Data set: SPAM.
Peter Derby works as a cyber security analyst at a private equity firm. He has been asked to implement a spam detection system on the company’s email server. He has access to a sample of e-mails with two variables: spam (1 if spam, 0 otherwise) and the number of hyperlinks in the message. Before implementing a spam detection system, he wants to better understand the company’s emails.
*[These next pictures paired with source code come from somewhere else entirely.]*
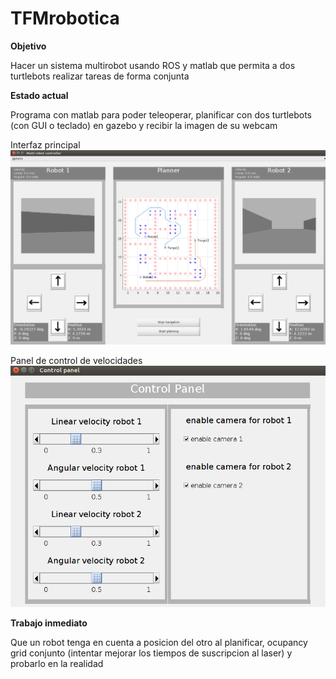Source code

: # TFMrobotica

**Objetivo**

Hacer un sistema multirobot usando ROS y matlab que permita a dos turtlebots realizar tareas de forma conjunta

**Estado actual**

Programa con matlab para poder teleoperar, planificar con dos turtlebots (con GUI o teclado) en gazebo y recibir la imagen de su webcam

Interfaz principal
![alt text](https://github.com/err8029/TFMrobotica/blob/master/GUI_main.png)

Panel de control de velocidades
![alt text](https://github.com/err8029/TFMrobotica/blob/master/control_GUI.png)

**Trabajo inmediato**

Que un robot tenga en cuenta a posicion del otro al planificar, ocupancy grid conjunto (intentar mejorar los tiempos de suscripcion al laser) y probarlo en la realidad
In a report, conduct hypothesis tests at a 1% significance level to determine whether more than 50% of the company’s email are spam.
head(Spam)
## Spam Hyperlinks
## 1 0 1
## 2 0 1
## 3 1 11
## 4 1 11
## 5 0 1
## 6 0 2
table(Spam$Spam)
##
## 0 1
## 41 59
Identify and find sample statistics:
# number of successes
x = length(which(Spam$Spam=="1"))
# sample size
n = nrow(Spam)
n
## [1] 100
# sample proportion
p = x/n
p
## [1] 0.59
Hypothesis:
\(H_0:\pi \le 0.50\); \(H_1:\pi > 0.50\)
pi_0 = 0.50
n*(1-p)
## [1] 41
n*p
## [1] 59
Since both \(np≥5\) and \(n(1-p)≥5\), condition met.
\(\alpha = 0.05\).
#Standard Error
SE = sqrt(pi_0*(1-pi_0)/n)
SE
## [1] 0.05
#Z statistics
Zstat = (p - pi_0)/SE
Zstat
## [1] 1.8
This is a upper-tailed test
pvalue = pnorm(Zstat,lower.tail=FALSE)
pvalue
## [1] 0.03593032
Since p_value (0.03593032) < \(\alpha\) (0.05), reject the null hypothesis. At the 5% significance level, we can conclude that the proportion of emails that are spam are greater than 0.50.